Metairie, Louisiana-based McDonnel Group LLC, which served as general contractor for New Orleans-based Jung Hotel and Residences’ renovation project, purchased insurance from AIG unit Lexington Insurance Co. and Starr unit Starr Surplus Lines Insurance Co., according to the ruling by the 5th U.S. Circuit Court of Appeals in New Orleans in McDonnel Group, LLC, Jung LLC., v. Starr Surplus Lines Insurance Co.; Lexington Insurance Co.
During the spring and summer of 2017, the project suffered water intrusions, culminating in a heavy rain that caused $3.2 million in damage, the ruling said.
A dispute ensued between McDonnel and Jung and the insurers as to the applicable deductible. McDonnel filed suit in U.S. District Court in New Orleans, which granted the insurers partial summary judgment, holding the policy was unambiguous.
The ruling was overturned by a unanimous three-judge appeals court panel. “The difference in interpretation reduces, in large part, to the interpretation of a key sentence of the flood deductible,” the ruling said.
Essentially, the ruling said, plaintiffs said the 5% deductible applies to the $10 million flood sublimit and is $500,000. They said they were therefore entitled to payment of $2.7 million, which was the flood damages, less $500,000.

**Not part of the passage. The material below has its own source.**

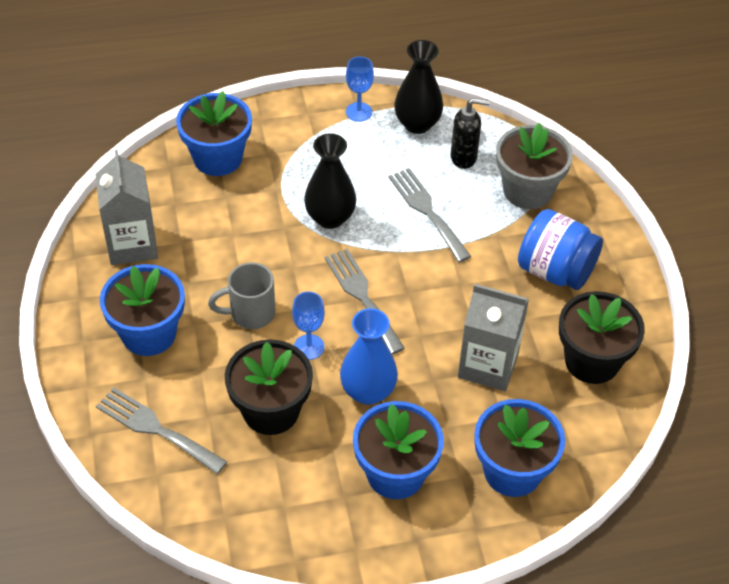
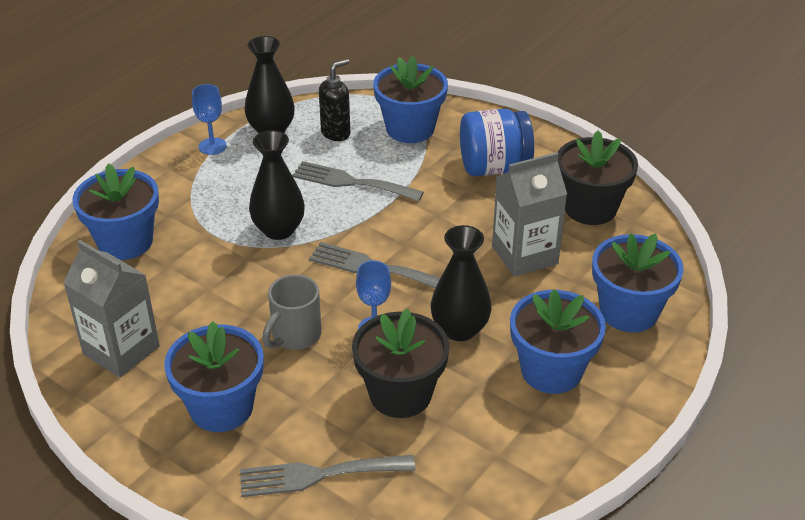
camera: 40 degrees left, 10 degrees down
blue vase [340,308,398,405] -> black vase [431,225,492,341]
grey flower pot [496,122,573,209] -> blue flower pot [373,56,448,143]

The insurers said the deductible applied to the “total insured values at risk,” which is $68.9 million, making the deductible $3.4 million. The $3.2 million claim, in that case, fell below the deductible.
“Both parties’ interpretations are reasonable, so the policy is ambiguous, “ the court said in reversing the lower court and remanding the case for further proceedings.
On remand, it said, the district should determine “whether the presumption in favor of coverage in the case of an ambiguity applies here.” It should also consider extrinsic evidence in interpreting the policy, it said.
Jung attorney James M. Garner, co-managing member of Sher Garner Cahill Richter Klein & Hilbert LLC in New Orleans, said in a statement he was pleased with the ruling and the finding that the policy language was ambiguous. “We look forward to returning to the trial court to try this matter,” he said.
Insurer attorneys did not respond to a request for comment.